═════ Source material ═════

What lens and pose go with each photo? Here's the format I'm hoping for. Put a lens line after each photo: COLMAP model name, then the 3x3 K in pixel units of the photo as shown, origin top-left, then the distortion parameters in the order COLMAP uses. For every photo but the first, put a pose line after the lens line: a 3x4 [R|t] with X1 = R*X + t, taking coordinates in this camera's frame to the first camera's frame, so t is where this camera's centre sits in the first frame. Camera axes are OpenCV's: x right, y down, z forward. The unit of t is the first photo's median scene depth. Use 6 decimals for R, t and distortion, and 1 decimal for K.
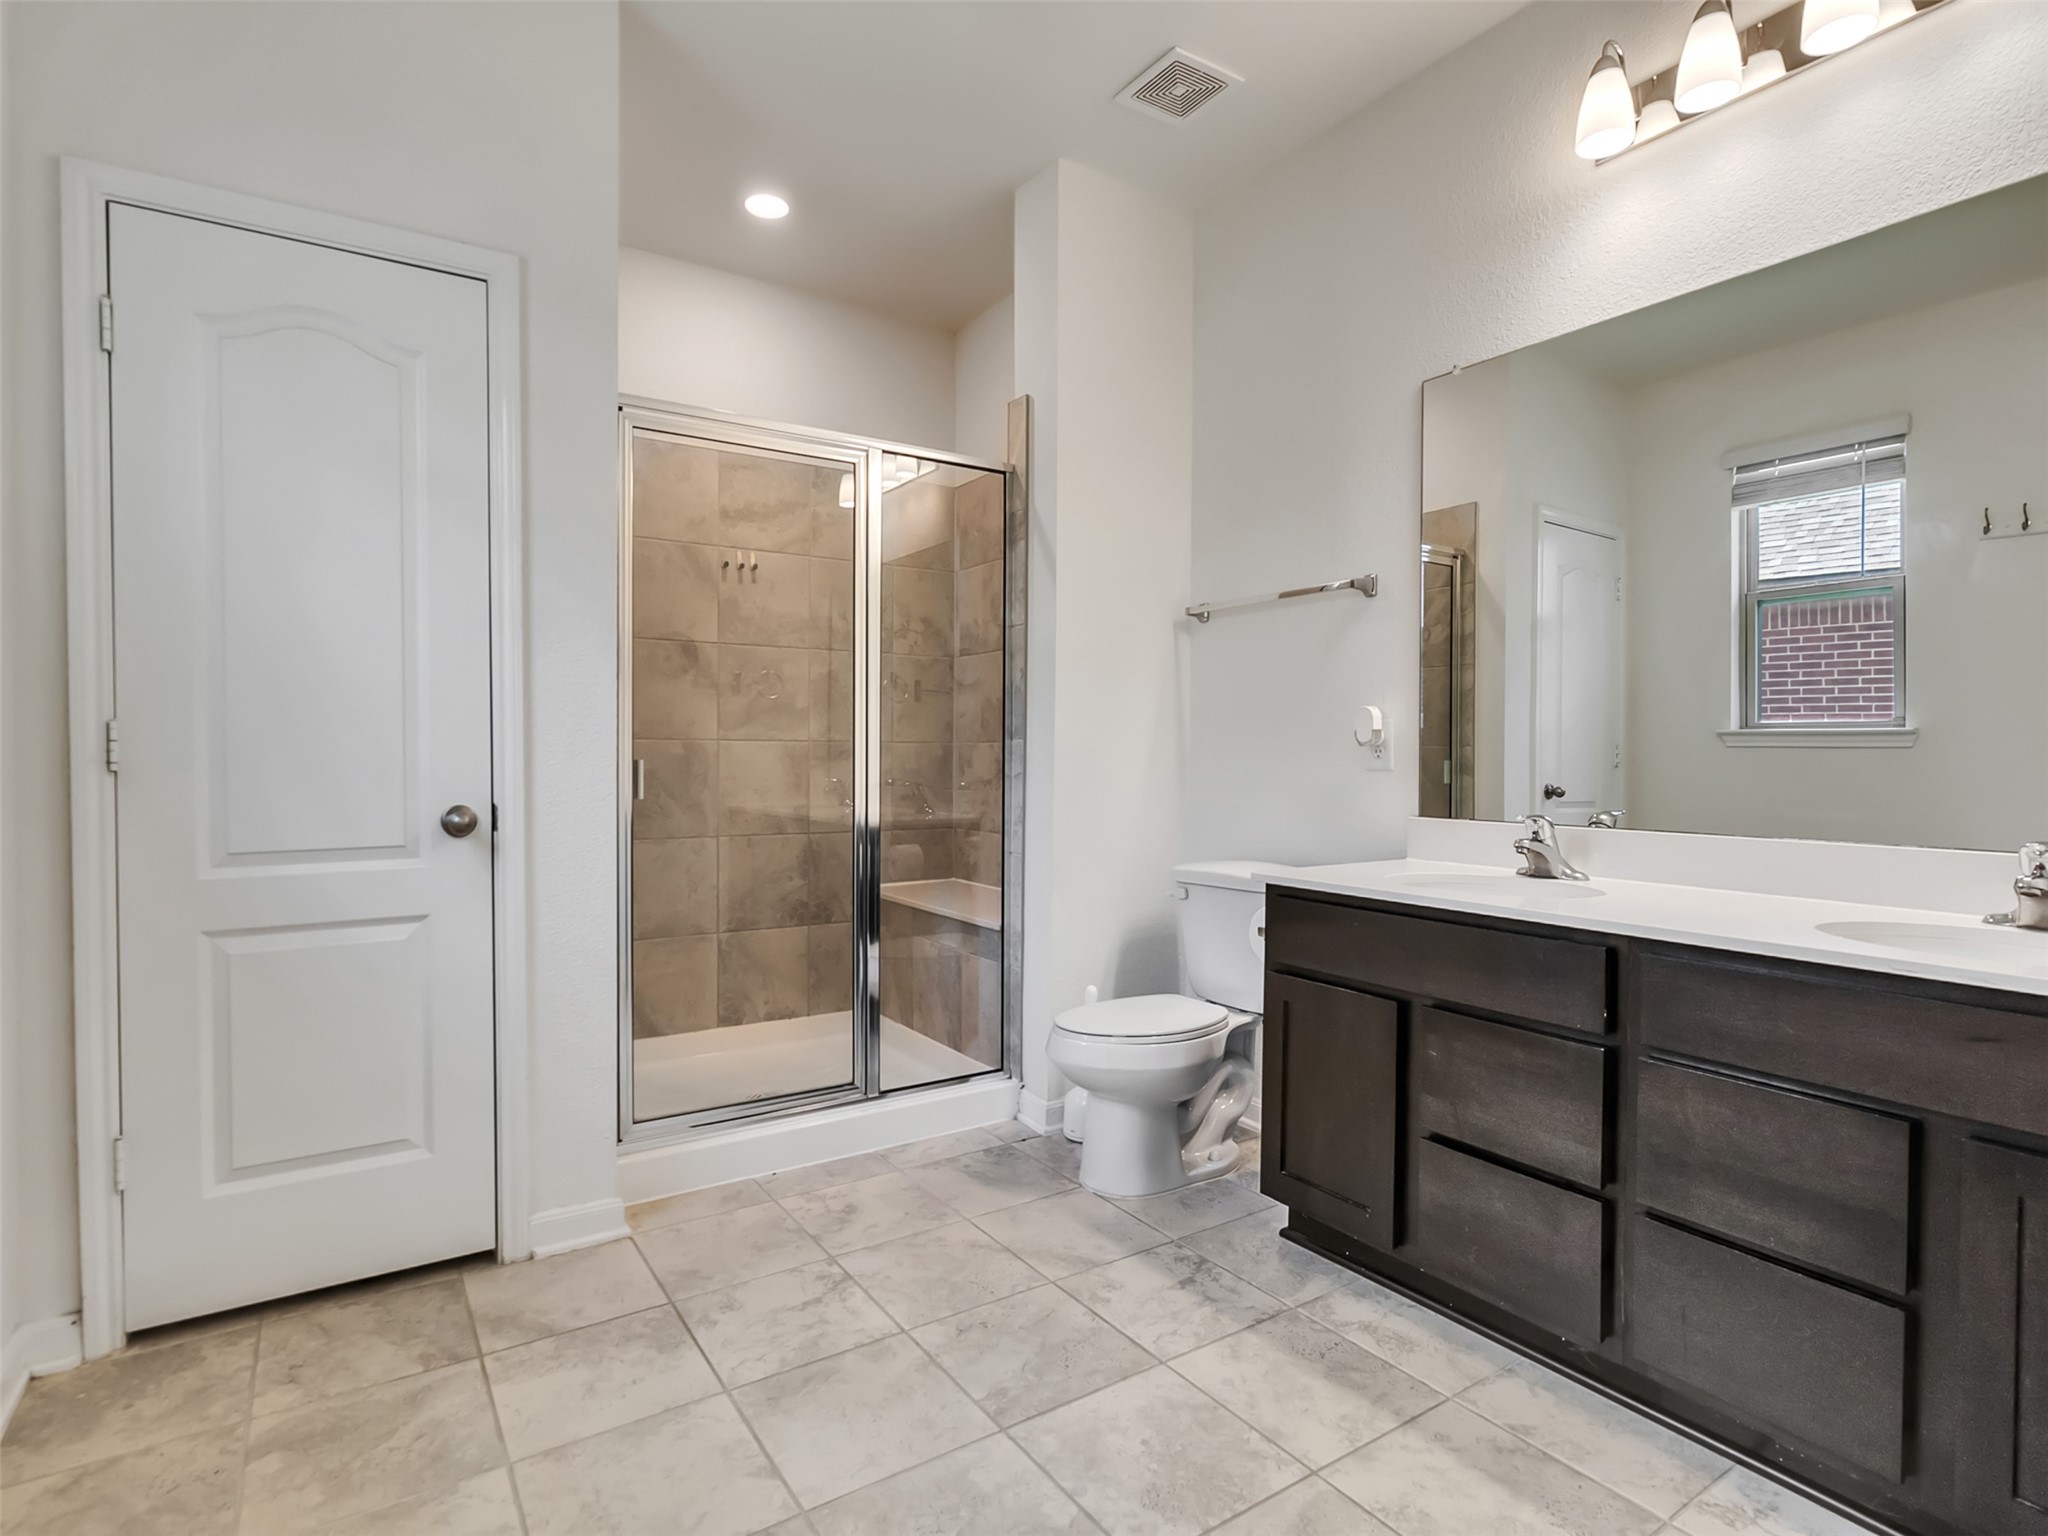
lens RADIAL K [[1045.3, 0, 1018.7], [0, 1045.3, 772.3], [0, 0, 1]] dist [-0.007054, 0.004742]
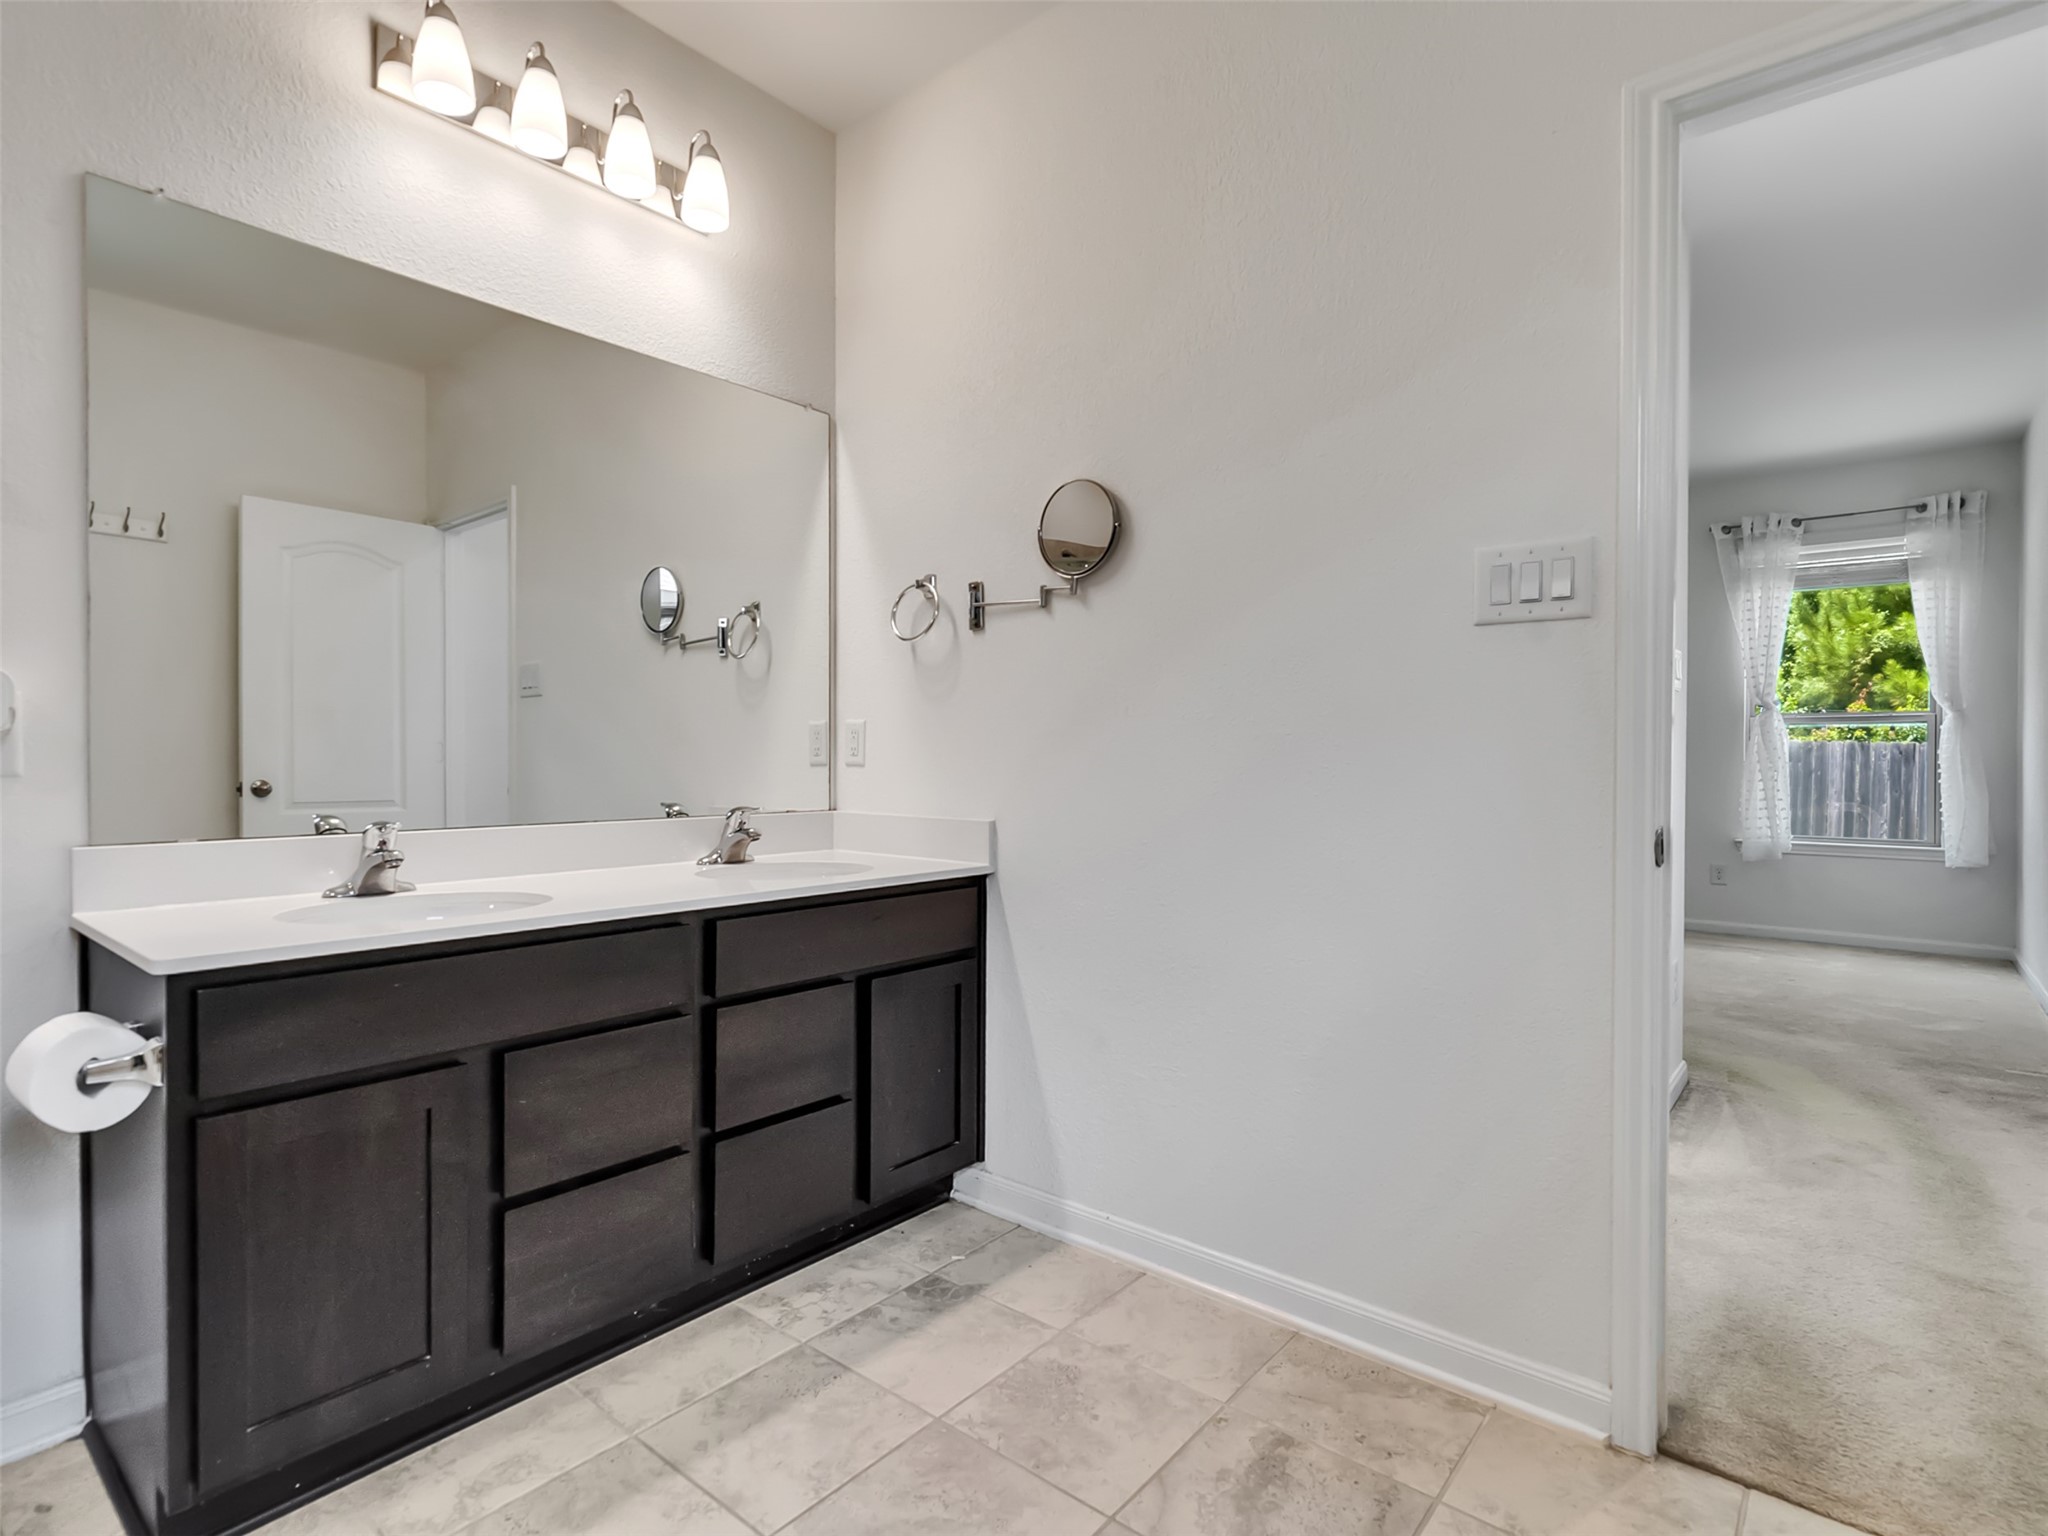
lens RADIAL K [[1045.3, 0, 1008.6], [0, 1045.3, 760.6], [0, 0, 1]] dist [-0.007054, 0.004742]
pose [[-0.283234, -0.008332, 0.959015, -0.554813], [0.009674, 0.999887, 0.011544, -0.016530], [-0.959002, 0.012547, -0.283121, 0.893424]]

═════

Type the listing out again word for word, passing over each picture.

• [Solved exercise]
What lens and pose go with each photo? Here's the format I'm hoping for. Put a lens line after each photo: COLMAP model name, then the 3x3 K in pixel units of the photo as shown, origin top-left, then the distortion parameters in the order COLMAP uses. For every photo but the first, put a pose line after the lens line: a 3x4 [R|t] with X1 = R*X + t, taking coordinates in this camera's frame to the first camera's frame, so t is where this camera's centre sits in the first frame. Camera axes are OpenCV's: x right, y down, z forward. The unit of t is the first photo's median scene depth. Use 6 decimals for R, t and distortion, and 1 decimal for K.
lens RADIAL K [[1045.3, 0, 1018.7], [0, 1045.3, 772.3], [0, 0, 1]] dist [-0.007054, 0.004742]
lens RADIAL K [[1045.3, 0, 1008.6], [0, 1045.3, 760.6], [0, 0, 1]] dist [-0.007054, 0.004742]
pose [[-0.283234, -0.008332, 0.959015, -0.554813], [0.009674, 0.999887, 0.011544, -0.016530], [-0.959002, 0.012547, -0.283121, 0.893424]]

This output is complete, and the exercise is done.